Can they eat frozen raw food? Not as a treats, but as a regular meal.


----------



## Heartandsoul (Jan 5, 2012)

I wouldn't but this is just based off of my own sense of logic that swallowing a whole meal of frozen meat can't be good for the digestion or how the body regulates the internal temp.

It's also based on an experience years ago with our first dog playing in the snow with our kids. He came in, layed down just shivering and it took a while for him to stop. He was a thick double coat mix. I didn't realize until after that it must have been due to all the snow balls he was catching and swallowing. I'm not saying that one frozen meal would cause that reaction because I don't know but seeing that happen stuck with me.
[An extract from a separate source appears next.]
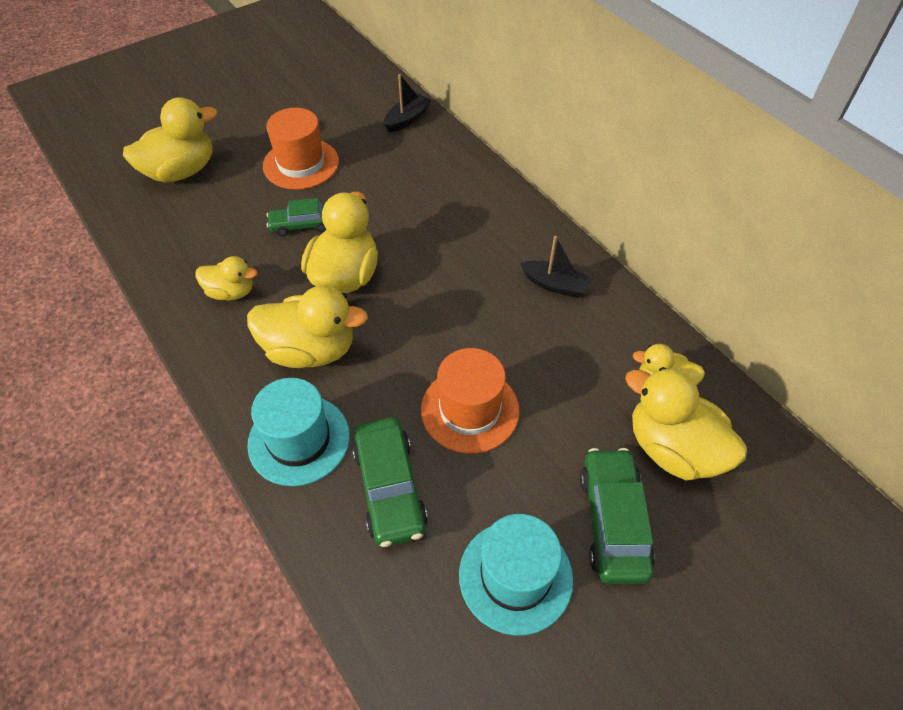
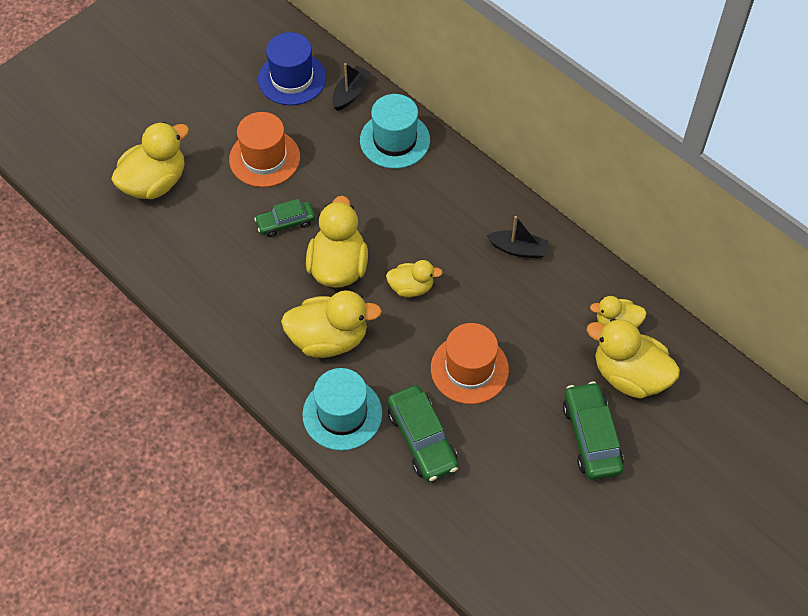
camera: 10 degrees left, 5 degrees up
yellow duck [196,256,257,301] -> yellow duck moved to [386,260,443,297]
turquoise hat [459,514,573,636] -> turquoise hat moved to [360,94,430,169]
none -> blue hat [258,32,326,105]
If you are in a pinch, I would at least try to partially thaw by putting the meal in a container and putting that container in some warm water.

I could be all wrong about this but it's how I do it.


----------



## Castlemaid (Jun 29, 2006)

Absolutely okay. Many people feed their dogs frozen to slow them down.


----------



## Jax08 (Feb 13, 2009)

My dog broke her teeth on frozen pork necks. If you are in a pinch then thaw it in hot water.


----------



## Seer (May 24, 2011)

I do it in a pinch. I believe I read that there is some metabolizing issues. They will not get the full benefit of the nutrients being provided. I will see if I can find that study or article. But again in pinch.. yep


----------



## Femfa (May 29, 2016)

When I supplement with raw I give it mostly frozen. My girl has a texture issue with some foods being completely raw, especially giblets and liver. She won’t touch them thawed, but enjoys them frozen.

You can always bag whatever you need thawed in a ziplock and then place it in cool water. It’ll thaw within 30 minutes to an hour.


----------



## Magwart (Jul 8, 2012)

I've noticed the same thing as Femfa with raw liver -- liver chunks can be frozen or partially thawed, and my dog loves it, but it becomes inedible when fully thawed. I've also noticed with the same dog that the commercial raw pellet-shaped foods seem to be a lot more appetizing to him when frozen than when raw -- he really likes crunching those small pellets between his molars. I don't know if it simulates bone, or he's just weird -- both theories are equally plausible.


----------